To be done
Write out every line of the entries below without changing anything.

-- Start Extracted data --

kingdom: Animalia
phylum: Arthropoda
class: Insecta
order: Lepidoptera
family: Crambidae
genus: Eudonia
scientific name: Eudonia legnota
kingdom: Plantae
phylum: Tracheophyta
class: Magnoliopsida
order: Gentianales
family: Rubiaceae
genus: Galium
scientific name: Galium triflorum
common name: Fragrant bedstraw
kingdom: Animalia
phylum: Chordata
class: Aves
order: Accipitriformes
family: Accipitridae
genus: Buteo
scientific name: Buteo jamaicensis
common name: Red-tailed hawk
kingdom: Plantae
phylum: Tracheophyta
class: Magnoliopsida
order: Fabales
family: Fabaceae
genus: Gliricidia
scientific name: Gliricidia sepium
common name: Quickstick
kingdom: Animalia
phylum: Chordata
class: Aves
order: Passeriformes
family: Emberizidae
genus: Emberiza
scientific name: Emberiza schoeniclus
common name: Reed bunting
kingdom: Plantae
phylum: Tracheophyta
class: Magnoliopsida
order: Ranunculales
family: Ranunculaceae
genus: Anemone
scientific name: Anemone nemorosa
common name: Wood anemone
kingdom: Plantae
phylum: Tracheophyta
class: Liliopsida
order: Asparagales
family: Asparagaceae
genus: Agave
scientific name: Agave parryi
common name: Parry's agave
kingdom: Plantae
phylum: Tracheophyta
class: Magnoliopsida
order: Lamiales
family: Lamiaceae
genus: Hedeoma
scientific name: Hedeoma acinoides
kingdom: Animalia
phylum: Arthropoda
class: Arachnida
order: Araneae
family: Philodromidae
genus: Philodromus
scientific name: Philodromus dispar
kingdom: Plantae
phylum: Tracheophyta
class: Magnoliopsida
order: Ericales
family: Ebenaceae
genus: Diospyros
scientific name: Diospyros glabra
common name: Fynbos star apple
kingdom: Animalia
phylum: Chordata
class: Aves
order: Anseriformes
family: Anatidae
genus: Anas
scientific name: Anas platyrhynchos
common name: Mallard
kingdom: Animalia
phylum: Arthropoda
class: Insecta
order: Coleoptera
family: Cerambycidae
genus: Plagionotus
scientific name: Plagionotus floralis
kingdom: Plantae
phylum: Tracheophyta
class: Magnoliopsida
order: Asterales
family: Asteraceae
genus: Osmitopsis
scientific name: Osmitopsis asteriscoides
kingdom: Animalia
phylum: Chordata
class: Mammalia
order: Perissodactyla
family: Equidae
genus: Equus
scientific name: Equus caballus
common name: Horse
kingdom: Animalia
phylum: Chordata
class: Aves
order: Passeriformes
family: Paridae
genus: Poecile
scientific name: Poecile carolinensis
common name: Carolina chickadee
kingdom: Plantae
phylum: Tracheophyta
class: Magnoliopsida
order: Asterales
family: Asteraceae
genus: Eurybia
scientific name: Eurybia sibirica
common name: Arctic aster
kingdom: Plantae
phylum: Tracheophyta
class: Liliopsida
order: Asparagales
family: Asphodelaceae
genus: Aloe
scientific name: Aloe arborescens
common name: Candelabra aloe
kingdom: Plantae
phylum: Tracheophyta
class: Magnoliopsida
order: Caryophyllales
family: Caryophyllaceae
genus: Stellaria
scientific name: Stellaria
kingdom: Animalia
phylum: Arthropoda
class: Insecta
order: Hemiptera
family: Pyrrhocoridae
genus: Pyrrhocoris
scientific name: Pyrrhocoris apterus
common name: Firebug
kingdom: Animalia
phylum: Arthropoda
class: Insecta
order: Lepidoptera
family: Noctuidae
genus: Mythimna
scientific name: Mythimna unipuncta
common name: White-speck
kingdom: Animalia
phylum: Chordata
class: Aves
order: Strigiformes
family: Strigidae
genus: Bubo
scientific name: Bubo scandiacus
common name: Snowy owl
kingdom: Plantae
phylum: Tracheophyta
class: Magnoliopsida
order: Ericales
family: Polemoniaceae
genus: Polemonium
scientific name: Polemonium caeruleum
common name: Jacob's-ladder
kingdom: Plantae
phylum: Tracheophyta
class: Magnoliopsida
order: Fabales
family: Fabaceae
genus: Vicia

-- End Extracted data --

Solved exercise
kingdom: Animalia
phylum: Arthropoda
class: Insecta
order: Lepidoptera
family: Crambidae
genus: Eudonia
scientific name: Eudonia legnota
kingdom: Plantae
phylum: Tracheophyta
class: Magnoliopsida
order: Gentianales
family: Rubiaceae
genus: Galium
scientific name: Galium triflorum
common name: Fragrant bedstraw
kingdom: Animalia
phylum: Chordata
class: Aves
order: Accipitriformes
family: Accipitridae
genus: Buteo
scientific name: Buteo jamaicensis
common name: Red-tailed hawk
kingdom: Plantae
phylum: Tracheophyta
class: Magnoliopsida
order: Fabales
family: Fabaceae
genus: Gliricidia
scientific name: Gliricidia sepium
common name: Quickstick
kingdom: Animalia
phylum: Chordata
class: Aves
order: Passeriformes
family: Emberizidae
genus: Emberiza
scientific name: Emberiza schoeniclus
common name: Reed bunting
kingdom: Plantae
phylum: Tracheophyta
class: Magnoliopsida
order: Ranunculales
family: Ranunculaceae
genus: Anemone
scientific name: Anemone nemorosa
common name: Wood anemone
kingdom: Plantae
phylum: Tracheophyta
class: Liliopsida
order: Asparagales
family: Asparagaceae
genus: Agave
scientific name: Agave parryi
common name: Parry's agave
kingdom: Plantae
phylum: Tracheophyta
class: Magnoliopsida
order: Lamiales
family: Lamiaceae
genus: Hedeoma
scientific name: Hedeoma acinoides
kingdom: Animalia
phylum: Arthropoda
class: Arachnida
order: Araneae
family: Philodromidae
genus: Philodromus
scientific name: Philodromus dispar
kingdom: Plantae
phylum: Tracheophyta
class: Magnoliopsida
order: Ericales
family: Ebenaceae
genus: Diospyros
scientific name: Diospyros glabra
common name: Fynbos star apple
kingdom: Animalia
phylum: Chordata
class: Aves
order: Anseriformes
family: Anatidae
genus: Anas
scientific name: Anas platyrhynchos
common name: Mallard
kingdom: Animalia
phylum: Arthropoda
class: Insecta
order: Coleoptera
family: Cerambycidae
genus: Plagionotus
scientific name: Plagionotus floralis
kingdom: Plantae
phylum: Tracheophyta
class: Magnoliopsida
order: Asterales
family: Asteraceae
genus: Osmitopsis
scientific name: Osmitopsis asteriscoides
kingdom: Animalia
phylum: Chordata
class: Mammalia
order: Perissodactyla
family: Equidae
genus: Equus
scientific name: Equus caballus
common name: Horse
kingdom: Animalia
phylum: Chordata
class: Aves
order: Passeriformes
family: Paridae
genus: Poecile
scientific name: Poecile carolinensis
common name: Carolina chickadee
kingdom: Plantae
phylum: Tracheophyta
class: Magnoliopsida
order: Asterales
family: Asteraceae
genus: Eurybia
scientific name: Eurybia sibirica
common name: Arctic aster
kingdom: Plantae
phylum: Tracheophyta
class: Liliopsida
order: Asparagales
family: Asphodelaceae
genus: Aloe
scientific name: Aloe arborescens
common name: Candelabra aloe
kingdom: Plantae
phylum: Tracheophyta
class: Magnoliopsida
order: Caryophyllales
family: Caryophyllaceae
genus: Stellaria
scientific name: Stellaria
kingdom: Animalia
phylum: Arthropoda
class: Insecta
order: Hemiptera
family: Pyrrhocoridae
genus: Pyrrhocoris
scientific name: Pyrrhocoris apterus
common name: Firebug
kingdom: Animalia
phylum: Arthropoda
class: Insecta
order: Lepidoptera
family: Noctuidae
genus: Mythimna
scientific name: Mythimna unipuncta
common name: White-speck
kingdom: Animalia
phylum: Chordata
class: Aves
order: Strigiformes
family: Strigidae
genus: Bubo
scientific name: Bubo scandiacus
common name: Snowy owl
kingdom: Plantae
phylum: Tracheophyta
class: Magnoliopsida
order: Ericales
family: Polemoniaceae
genus: Polemonium
scientific name: Polemonium caeruleum
common name: Jacob's-ladder
kingdom: Plantae
phylum: Tracheophyta
class: Magnoliopsida
order: Fabales
family: Fabaceae
genus: Vicia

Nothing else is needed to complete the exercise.